Hemingway ramassa un coussin et attendit qu'Alyss soit prêt. Quand celui-ci eut acquiescé, sa main ramena le coussin en arrière pour le lancer, mais au dernier moment, ce fut sa baguette qu'il brandit. Il y eut un éclat de lumière rouge et une explosion d'étincelles quand Alyss s'écria « Protego ! ».

Les quelques spectateurs restèrent sans voix.

Est-ce qu'on avait bien vu ? Est-ce qu'un prof venait d'attaquer un élève à l'instant ?

Alyss avait les sourcils froncés et un air de totale incompréhension.

- Pourquoi... ?

- Excellent, annonça Hemingway avec un sourire. Je t'ai lancé un sort de stupéfiction. Si tu n'avais pas lancé un Charme du Bouclier complet et parfaitement réalisé, le sort t'aurait assommé quelques minutes. Ces coussins devaient vraiment t'ennuyer, tout à l'heure, ajouta-t-il en me lançant celui qu'il tenait. A vous deux.

Alyss resta un moment assis pour se remettre de ses émotions. Après tout, il venait de repousser un sort venant d'un prof.

J'attendis que Selina se prépare et lui envoyai le coussin. Elle rata son sort et se le prit dans le nez. Hemingway lui demanda de se détendre et de réessayer plusieurs fois. Comme tout à l'heure, elle réussit à arrêter un coussin sur deux. Il afficha un air triste. Ses iris noirs se posèrent sur Selina.

- N'aie pas honte de réussir. Tu y arrives. On l'a tous vu. Ta partenaire n'y est pas parvenu, c'est ça ? demanda -t-il. Il n'y a aucune honte à avoir compris plus vite que tes camarades. Ne te rabaisse pas et prends confiance en toi. Allez, montre-moi comment on jette un puissant sort du bouclier.

Je sentis une vague de chaud empourprer mes joues. C'était moi qui la bloquais. Tout ça parce que j'étais trop nulle et qu'elle avait peur... de quoi au juste ? Que j'arrête d'être son amie si elle était plus douée que moi en cours ?
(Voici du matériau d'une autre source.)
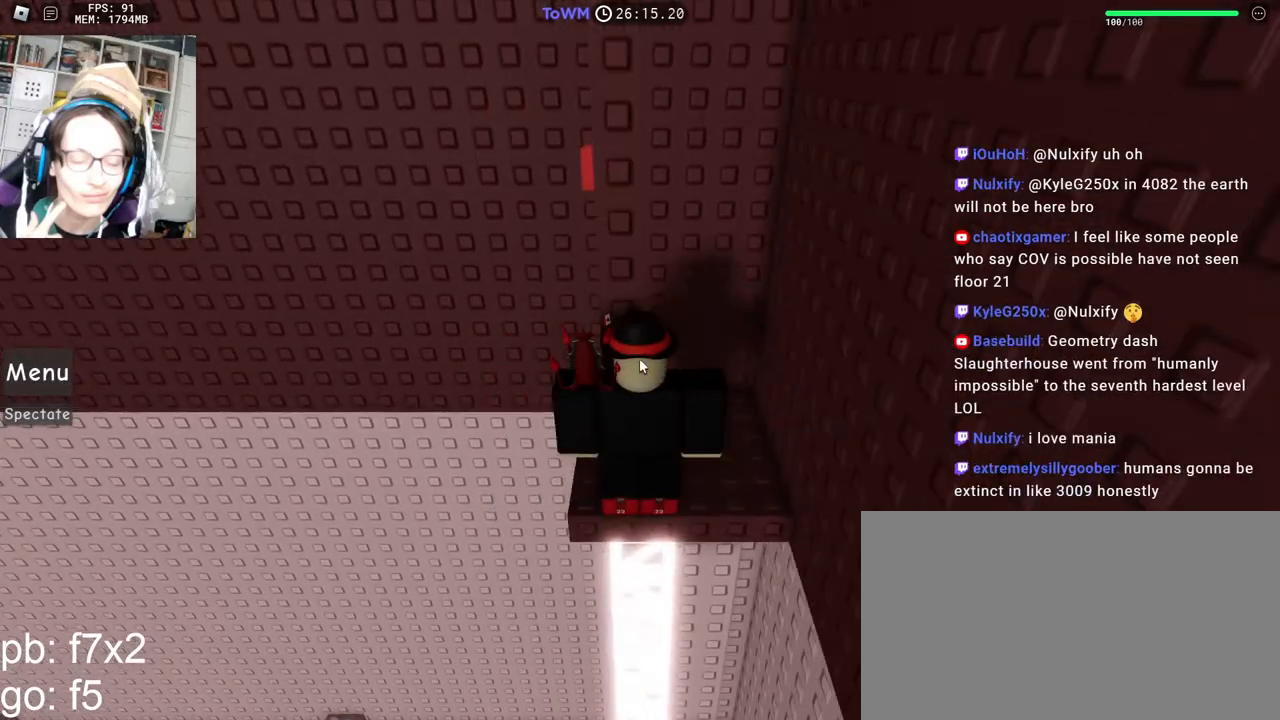
{"keys": [], "mouse": [], "events": [[400, "mouse_wheel", "down"], [483, "mouse_wheel", "up"]]}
- C'était idiot de penser que j'allais me prendre la tête pour si peu, tu sais. L'échec, ça me connaît, on se côtoie depuis longtemps. Mais de temps en temps, il prend quelques vacances, et je sais apprécier mon heure de gloire. Tu devrais faire pareil, la rassurai-je.

Hemingway m'encouragea d'un sourire d'approbation. Selina ne rata plus ses sorts et je réussis même à arrêter un coussin. Le prof en eut presque des larmes de joie. Enfin il me semblait, parce qu'avec ses petits yeux humides il était difficile de savoir. Mais il avait l'air content.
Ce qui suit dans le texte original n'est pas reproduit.